I will look for you, but anyone named Golf Girl would kick my rearend on a golfcourse... but it could be fun! I'm lucky enough to see Pikes Peak each morning if that helps...
My dad was moved to hospice today. I went to see him tonight and turned on the Broncos game. Dad and I talked about a couple games we went to when I was growing up. We were just listening to the game, and Dad reached his hand out for mine and said 'this might be our last game'. Oh... did I cry like a baby! I feel like I'm 14, not 44! I will miss him so much. But I have to be thankful that he's been able to communicate with me some, and share nice thoughts like this one about football. He seemed more peaceful tonight in the room, and though I thought about spending the night, I came home to be with my kids.
Hard stuff... and we have no idea how long the process may take. I hope to just treasure each exchange, each day.

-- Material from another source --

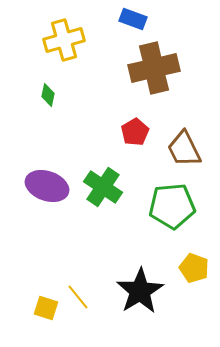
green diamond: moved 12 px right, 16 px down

As far as H, I wrote abt the 180 of calling the other day. The next day I dropped off mail at the shop and was in and out in 5 mins. But I was lookin' good!! Wore a dress to work with heels (normally a jeans and t-shirt kinda gal) and based on the compliments I was getting at work, I'm confident he had to be thinking I looked good when I came into see him.

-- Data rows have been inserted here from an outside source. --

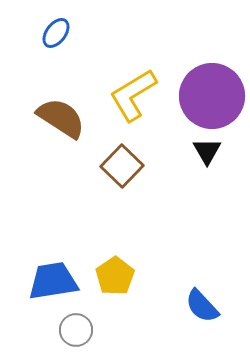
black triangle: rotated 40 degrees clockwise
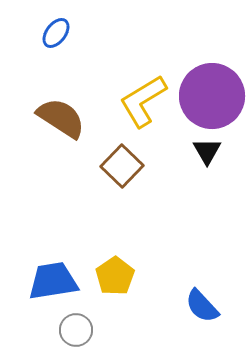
yellow L-shape: moved 10 px right, 6 px down
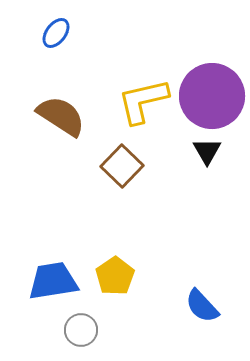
yellow L-shape: rotated 18 degrees clockwise
brown semicircle: moved 2 px up
gray circle: moved 5 px right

Tmrw, I go to his store to sell the ski passes. Doubt I'll see him, but plan to be confident and pleasant either way. It's his loss if he can't see what a great thing we could have together.
I still can not fathom how my H could not be more responsive to my sitch with my dad, or respond to my messages about bills, etc. He isn't a mean guy so I can only assume he doesn't know what to say. Continue trying to be nice, but not a doormat. Time will tell if it's the right course, but it feels right so I'm going with it.